Relevez toutes les personnes désignées par leur nom dans le texte ci-dessous sur le festival Muse&Piano au Louvre-Lens.

_TEXTE À LIRE_
::::::::::

Le Musée du Louvre-Lens est encore plus beau quand ses hauts murs lisses de verre blanc et d'aluminium argenté se confondent avec un ciel gris comme celui de ce premier jour du Festival Muse&Piano qui fête ses cinq années en ce dernier week-end de septembre. Il a quelque chose d'une grande île ce musée, d'une terre qui serait posée un peu à l'écart de la ville, au milieu d'un parc qui ne ressemble pas à un parc, grande étendue de béton percée de flaques dont la taille va d'une feuille de papier à quelques centaines de mètres carrés, emplies de petits cailloux noirs ou colonisées par ces plantes sauvages qui croissent sur les anciens terrils qu'on aperçoit au loin en cette terre de mineurs, association quasi minérale de feuillages grisâtres et bleutés, d'herbes, d'euphorbes, de sauges de Jérusalem et de cistes, plantes de garrigue dont on se demande comment elles ont pu arriver en ces terres du Pas-de-Calais, sinon que les oiseaux emportent au loin leurs graines. Quel symbole de quitter la ville, ses rues et ses maisons de briques pour cheminer parmi ces îlots de nature, miroir inversé de cette fameuse Galerie du temps dont le parcours fait naviguer d'îlot en îlot depuis les bords de la Méditerranée vers notre époque parmi les œuvres et les civilisations.
À peine arrivé, tout de suite installé dans une des bulles de verre du grand hall du musée pour écouter Florian Noack qui à 16 heures donne le premier récital de la journée. L'une des – nombreuses – particularités de ce festival est que les pianistes présentent les œuvres qu'ils vont jouer après avoir été eux-mêmes présentés par Rodolphe Bruneau-Boulmier. Rien de solennel, rien de professoral non, rien de long non plus. Alors Noack présente une sonate inachevée de Schubert, expliquant en quelques phrases les raisons qui font que Schubert a laissé beaucoup de pièces sans aller au bout. Et le voici qui se lance dans la Sonate D. 571 avec une candeur, une simplicité de diction bienfaisantes : il fait de la musique devant nous sans s'interposer entre le texte et le public suspendu à son jeu. Comme ce récital a pour titre « Par les mers, avec les rêves », Noack joue ensuite une des transcriptions-arrangements dont il s'est fait une spécialité. Sa Shéhérazade de Rimski-Korsakov est rutilante de couleurs, virtuosissime mais sans effets de manches, bien dans la manière de ce pianiste qui est un cerveau et un cœur avec des doigts au bout.

::::::::::

_DONNÉES ENREGISTRÉES_
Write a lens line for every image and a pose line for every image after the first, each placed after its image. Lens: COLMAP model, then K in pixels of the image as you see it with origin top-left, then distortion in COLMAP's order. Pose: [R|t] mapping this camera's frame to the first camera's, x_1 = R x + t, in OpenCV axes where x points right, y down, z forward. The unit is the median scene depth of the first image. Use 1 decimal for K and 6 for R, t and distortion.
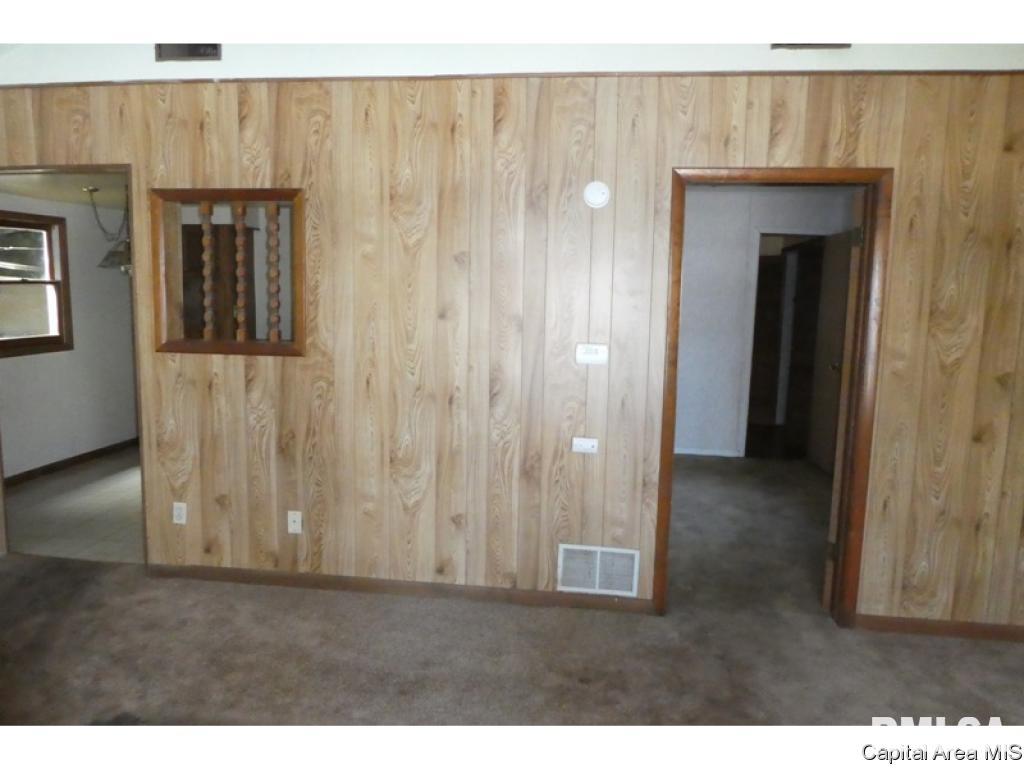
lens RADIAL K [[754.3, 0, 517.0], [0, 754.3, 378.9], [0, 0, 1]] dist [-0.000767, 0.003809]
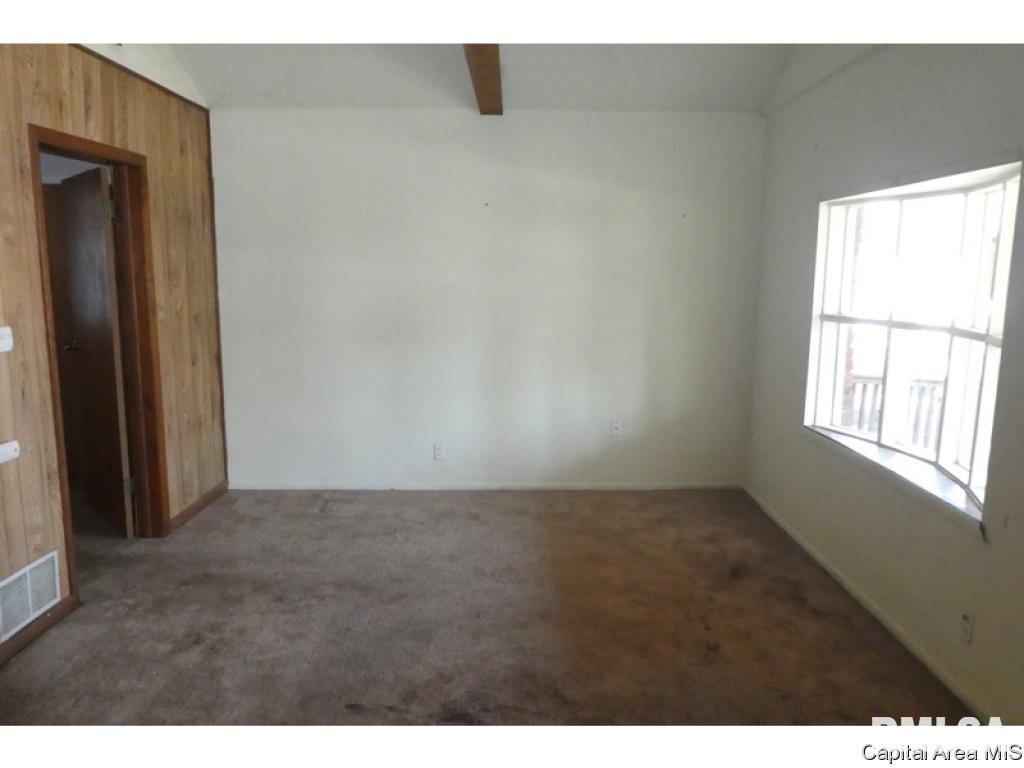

::::::::::

_VOTRE RÉPONSE_
Les personnes nommées sont Florian Noack, Rodolphe Bruneau-Boulmier, Schubert et Rimski-Korsakov.